L’agguato sarebbe stato pianificato con la complicità di Giacomo Spalletta, “compare” dell’imputato. Proprio il giorno dell’omicidio, c’è stato un tentativo di contatto telefonico tra i due. I tabulati telefonici, in mano agli inquirenti, mostrano la chiamata partita da un’utenza nella disponibilità dell’imputato verso un numero collegato a Spalletta. Sciuto è stato il testimone di nozze di Giacomo Spalletta: ucciso qualche mese dopo Fichera. Secondo la Dda di Catania ad ammazzarlo sarebbero stati i vertici dei Carateddi per vendicare “Ianu”.

A puntare l’indice contro Biagio Sciuto ci sono due collaboratori di giustizia, Gaetano D’Aquino e il killer dei Cappello, Gaetano Musumeci. D’Aquino parla anche di un incontro risolutore tra gli “Sciuto” e i “Carateddi”, dove lo stesso imputato si sarebbe “intestato la paternità del delitto” e avrebbe motivato la decisione come atto di ”epurazione interna al gruppo”. La riunione si sarebbe svolta a Librino, a casa di Mariu U Lintinisi. “Loro stanno dicendo un grossa balla su di me” è la versione dell’imputato.

Sciuto, a suo dire, non avrebbe mai partecipato all’incontro a Librino. Ma, proprio sul summit a casa del “lentinese”, l’imputato sembra ad un certo punto contraddirsi: “D’Aquino in questa riunione non c’è stato mai, non lui, né Musumeci, no Pettinati, queste persone qua in questa riunione non ci sono mai saliti”. Una frase che non sfugge al pm, che chiede: “Se lei non c’è mai andato, come fa a sapere se D’Aquino c’era, se D’Aquino non c’era, se Pettinato c’era?”. Le risposte di Sciuto sollevano interrogativi che in fase di controesame l’avvocato Strano Tagliareni prova a chiarire. “Il Pubblico Ministero giustamente – spiega – ha sottolineato se lui non c’era a questa riunione come fa a sapere che non c‘era? Il mio assistito ha chiarito – conclude il difensore – che l’ha semplicemente letto” (Nei vari verbali dei processi ndr).

Biagio Sciuto nega qualsiasi “rapporto” con la vittima, Sebastiano Fichera. Rivolgendosi direttamente al Presidente della Corte, Cuteri, il boss precisa: “Io a questo ragazzo non lo conoscevo”. E nel controesame del suo collegio difensivo, composto dagli avvocati Francesco Strano Tagliareni e Arduino La Porta, ribadisce “che è innocente”.

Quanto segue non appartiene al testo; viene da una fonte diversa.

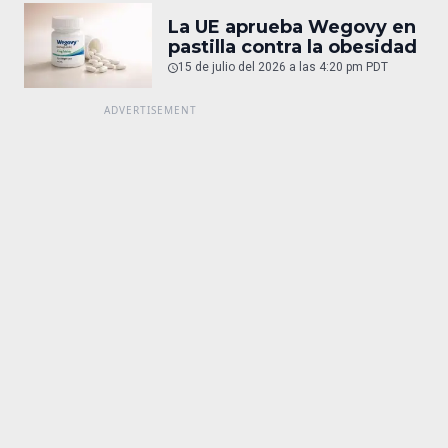
La UE aprueba Wegovy en
pastilla contra la obesidad
15 de julio del 2026 a las 4:20 pm PDT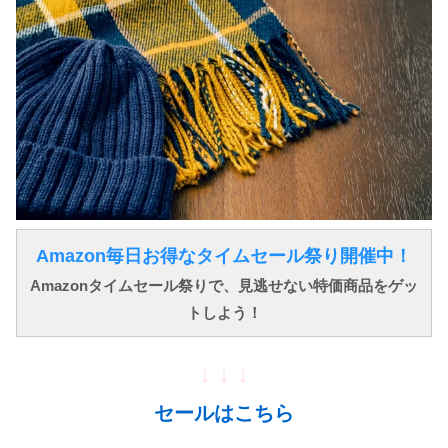
Amazon毎日お得なタイムセール祭り開催中！
Amazonタイムセール祭りで、見逃せない特価商品をゲッ
トしよう！
↓ ↓ ↓
セールはこちら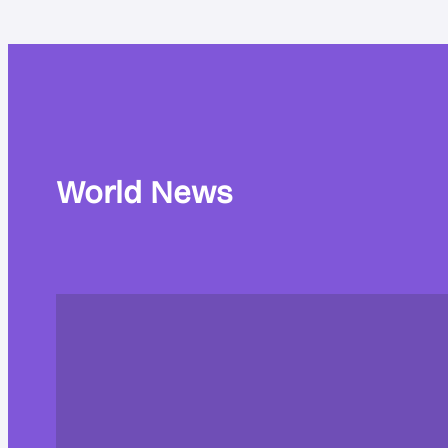
World News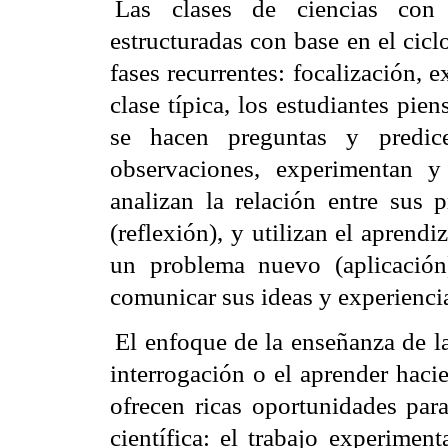
Las clases de ciencias con
estructuradas con base en el cicl
fases recurrentes: focalización, 
clase típica, los estudiantes pi
se hacen preguntas y predice
observaciones, experimentan y 
analizan la relación entre sus 
(reflexión), y utilizan el aprend
un problema nuevo (aplicació
comunicar sus ideas y experiencia
El enfoque de la enseñanza de l
interrogación
o
el aprender haci
ofrecen ricas oportunidades para 
científica:
el trabajo experiment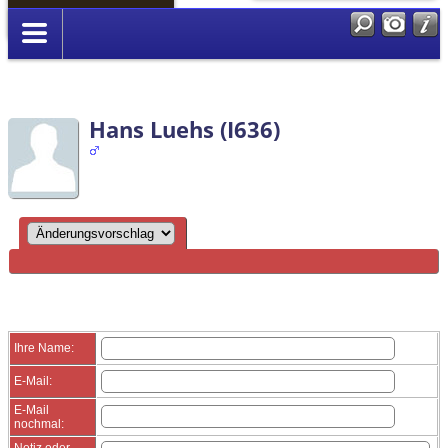
Anmelden
Hans Luehs (I636)
Ihre Name:
E-Mail:
E-Mail
nochmal:
Notiz oder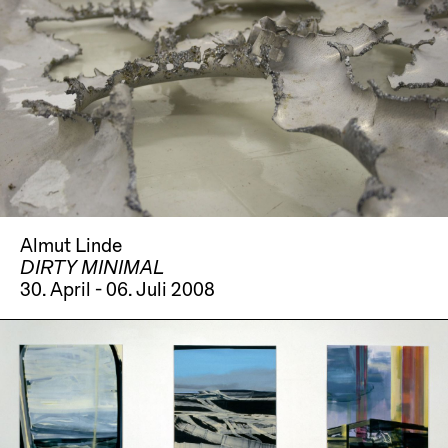
Almut Linde
DIRTY MINIMAL
30. April - 06. Juli 2008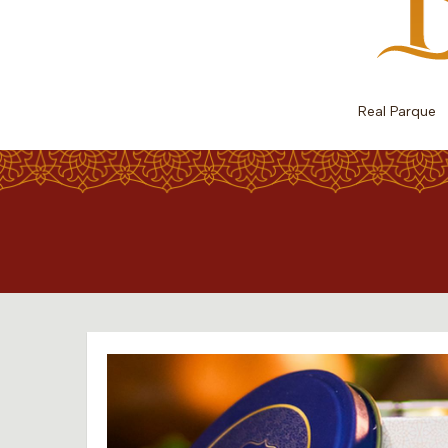
Real Parque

L’imputato si sente vittima di un “tranello”. “In questo processo sono stato attirato” da una voce che “hanno fatto passare nel quartiere: ‘E’ stato il clan Sciuto’, quando io clan non ne ho”. E in questa trapolla lo avrebbe voluto far cadere soprattutto Gaetano D’Aquino, per un regolamento di conti “personale”. Un astio dovuto ai presunti orientamenti sessuali del collaboratore di giustizia. Sciuto aveva fatto sapere nel quartiere che lui a D’Aquino “non lo voleva frequentare perchè sembrava un gay, per come vestiva, per come si tingeva le unghie”.

Negli atti del processo sono entrati anche i verbali di un nuovo collaboratore di giustizia, il trafficante Domenico Querulo che ha raccontato ai magistrati di essere stato a casa di Sciuto proprio il giorno dell’omicidio di Sebastiano Fichera. In quella casa dove Sciuto aveva il suo trono personale, una poltrona in legno con due leoni intagliati sui pomelli dei braccioli. L’imputato spiega che la visita di Querulo era per fare un favore al padre, che era suo cugino, perché aveva saputo che aveva problemi con la droga. Nel corso del controesame della difesa, l’imputato racconta che fu una visita di mezzora: il tempo di mangiare qualcosa e dirgli: “Finiscila di drogarti”.

Il dibattimento si riaprirà a fine anno: nella lista dei testi chiamati a deporre dalla difesa compare Orazio Finocchiaro. ll boss, imputato in un altro processo per associazione mafiosa al clan dei Cappello Carateddi, è difeso dall’avvocato Francesco Strano Tagliareni. Per l’interrogatorio dovrà nominare un altro legale.